• **Directions**
Could you give back the listing below exactly, every line included?

• **Material to process**
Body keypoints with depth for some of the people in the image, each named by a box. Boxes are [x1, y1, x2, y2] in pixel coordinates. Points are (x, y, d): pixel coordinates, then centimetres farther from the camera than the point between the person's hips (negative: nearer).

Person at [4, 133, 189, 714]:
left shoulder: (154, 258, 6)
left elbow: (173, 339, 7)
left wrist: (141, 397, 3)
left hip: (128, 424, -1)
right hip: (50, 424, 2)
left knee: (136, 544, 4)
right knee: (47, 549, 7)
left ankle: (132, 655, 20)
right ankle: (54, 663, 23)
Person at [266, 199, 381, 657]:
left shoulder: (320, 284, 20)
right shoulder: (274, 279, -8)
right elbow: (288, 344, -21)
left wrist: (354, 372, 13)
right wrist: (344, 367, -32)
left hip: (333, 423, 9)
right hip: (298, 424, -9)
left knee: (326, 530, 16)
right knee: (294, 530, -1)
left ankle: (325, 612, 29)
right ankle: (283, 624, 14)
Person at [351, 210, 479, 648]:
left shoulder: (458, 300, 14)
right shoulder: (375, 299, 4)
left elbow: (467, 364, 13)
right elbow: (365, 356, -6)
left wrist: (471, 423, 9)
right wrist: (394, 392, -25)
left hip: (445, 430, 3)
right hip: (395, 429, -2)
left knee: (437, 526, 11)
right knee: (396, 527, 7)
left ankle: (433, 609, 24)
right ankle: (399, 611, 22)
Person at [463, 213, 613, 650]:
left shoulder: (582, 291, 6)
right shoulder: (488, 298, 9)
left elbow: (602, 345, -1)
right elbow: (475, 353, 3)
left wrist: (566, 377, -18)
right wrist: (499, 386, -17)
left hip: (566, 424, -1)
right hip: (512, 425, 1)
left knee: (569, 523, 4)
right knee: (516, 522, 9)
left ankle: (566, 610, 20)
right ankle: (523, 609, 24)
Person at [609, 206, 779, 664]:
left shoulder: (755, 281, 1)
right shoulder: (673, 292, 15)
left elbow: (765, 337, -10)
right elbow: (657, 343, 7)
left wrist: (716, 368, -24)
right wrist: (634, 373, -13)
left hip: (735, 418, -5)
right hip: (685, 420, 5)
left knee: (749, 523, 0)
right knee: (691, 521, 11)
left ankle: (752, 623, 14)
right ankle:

• **Result**
Body keypoints with depth for some of the people in the image, each named by a box. Boxes are [x1, y1, x2, y2] in pixel coordinates. Points are (x, y, d): pixel coordinates, then centimetres farther from the camera than the point between the person's hips (negative: nearer).

Person at [4, 133, 189, 714]:
left shoulder: (154, 258, 6)
left elbow: (173, 339, 7)
left wrist: (141, 397, 3)
left hip: (128, 424, -1)
right hip: (50, 424, 2)
left knee: (136, 544, 4)
right knee: (47, 549, 7)
left ankle: (132, 655, 20)
right ankle: (54, 663, 23)
Person at [266, 199, 381, 657]:
left shoulder: (320, 284, 20)
right shoulder: (274, 279, -8)
right elbow: (288, 344, -21)
left wrist: (354, 372, 13)
right wrist: (344, 367, -32)
left hip: (333, 423, 9)
right hip: (298, 424, -9)
left knee: (326, 530, 16)
right knee: (294, 530, -1)
left ankle: (325, 612, 29)
right ankle: (283, 624, 14)
Person at [351, 210, 479, 648]:
left shoulder: (458, 300, 14)
right shoulder: (375, 299, 4)
left elbow: (467, 364, 13)
right elbow: (365, 356, -6)
left wrist: (471, 423, 9)
right wrist: (394, 392, -25)
left hip: (445, 430, 3)
right hip: (395, 429, -2)
left knee: (437, 526, 11)
right knee: (396, 527, 7)
left ankle: (433, 609, 24)
right ankle: (399, 611, 22)
Person at [463, 213, 613, 650]:
left shoulder: (582, 291, 6)
right shoulder: (488, 298, 9)
left elbow: (602, 345, -1)
right elbow: (475, 353, 3)
left wrist: (566, 377, -18)
right wrist: (499, 386, -17)
left hip: (566, 424, -1)
right hip: (512, 425, 1)
left knee: (569, 523, 4)
right knee: (516, 522, 9)
left ankle: (566, 610, 20)
right ankle: (523, 609, 24)
Person at [609, 206, 779, 664]:
left shoulder: (755, 281, 1)
right shoulder: (673, 292, 15)
left elbow: (765, 337, -10)
right elbow: (657, 343, 7)
left wrist: (716, 368, -24)
right wrist: (634, 373, -13)
left hip: (735, 418, -5)
right hip: (685, 420, 5)
left knee: (749, 523, 0)
right knee: (691, 521, 11)
left ankle: (752, 623, 14)
right ankle:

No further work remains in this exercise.